## Required action
Print every line of the data below verbatim, omitting the pictures.

[Records taken from a dataset]
>>>>

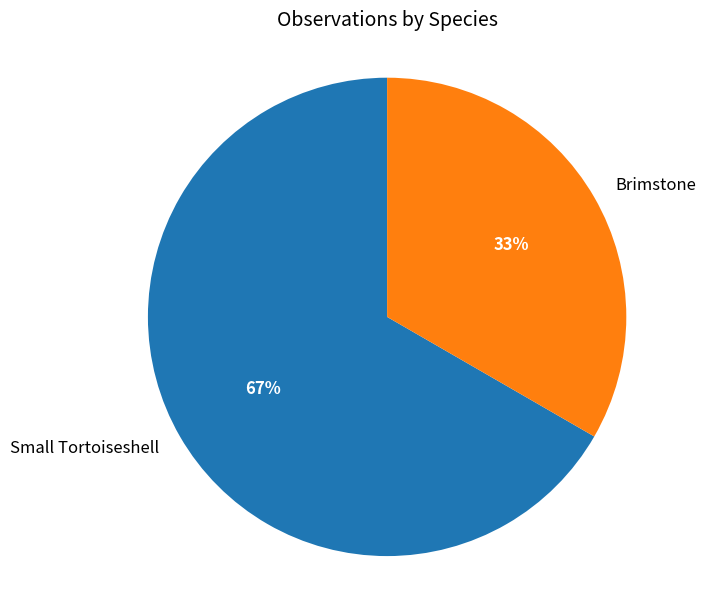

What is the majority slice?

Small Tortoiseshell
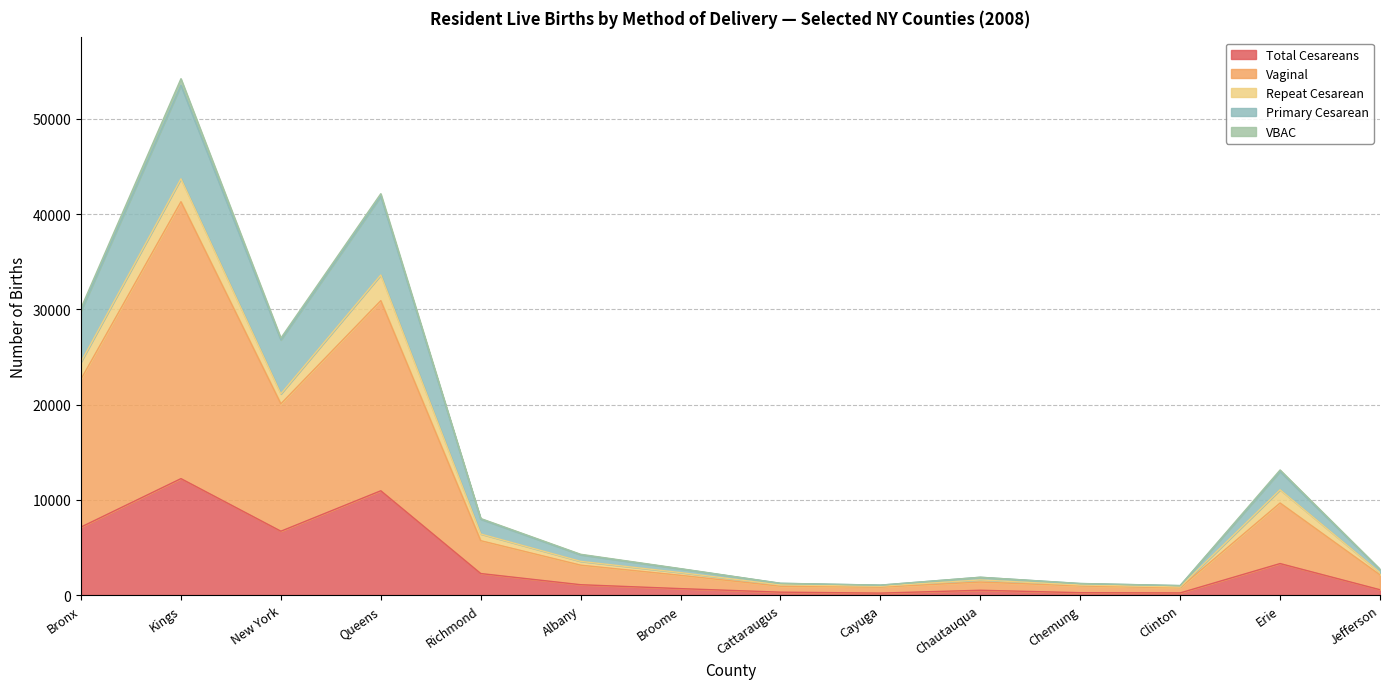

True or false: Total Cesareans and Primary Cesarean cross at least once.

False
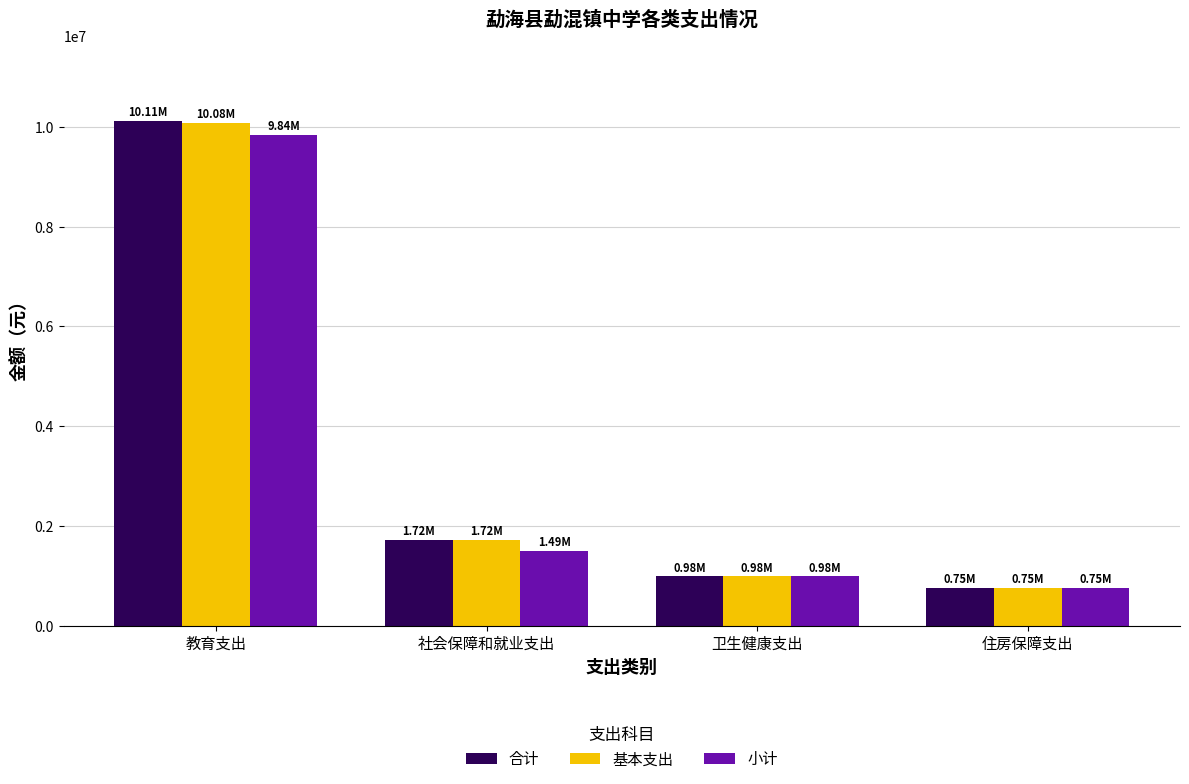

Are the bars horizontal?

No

<<<<

## Answer below
What is the majority slice?

Small Tortoiseshell

True or false: Total Cesareans and Primary Cesarean cross at least once.

False

Are the bars horizontal?

No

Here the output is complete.